Geometric aspects of the symmetric inverse M-matrix problem
Jan Brandts, Apo Cihangir

TL;DR
This paper explores the geometric properties of simplices related to symmetric inverse M-matrices, establishing conditions under which simplices are nonobtuse and connecting these to matrix properties, with implications for visualization and generalization.
Contribution
It introduces a geometric framework for understanding symmetric inverse M-matrices via simplices, generalizes sub-orthocentric tetrahedra to higher dimensions, and links geometric conditions to matrix properties.
Findings
All (n-1)-facets of an n-simplex being nonobtuse implies limited obtuse dihedral angles.
Sub-orthocentric simplices are nonobtuse and relate to ultrametric matrices.
Conjecture: simplices with only sub-orthocentric facets are themselves sub-orthocentric.

****************

Decide whether each statement agrees with the summary of the paper on symmetric inverse M-matrices above. For each, answer yes or no and quote the words from the summary that decide it. (a) The paper extends sub-orthocentric tetrahedra to higher dimensions. (b) The paper proves that simplices with only sub-orthocentric facets are themselves sub-orthocentric. (c) Sub-orthocentric simplices are linked to ultrametric matrices.

Items:
****************

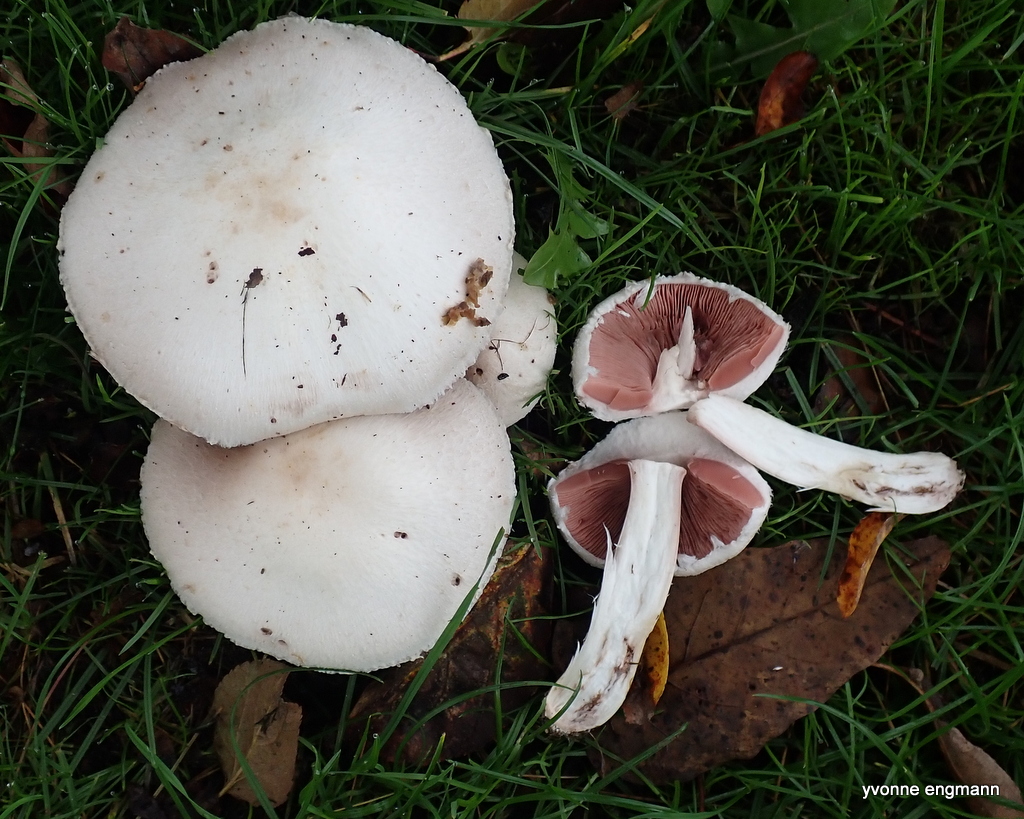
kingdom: Fungi
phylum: Basidiomycota
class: Agaricomycetes
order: Agaricales
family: Agaricaceae
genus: Agaricus
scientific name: Agaricus campestris
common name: mark-champignon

****************

Response to this exercise:
(a) Yes: "generalizes sub-orthocentric tetrahedra to higher dimensions"
(b) No: "Conjecture: simplices with only sub-orthocentric facets are themselves sub-orthocentric."
(c) Yes: "Sub-orthocentric simplices are nonobtuse and relate to ultrametric matrices."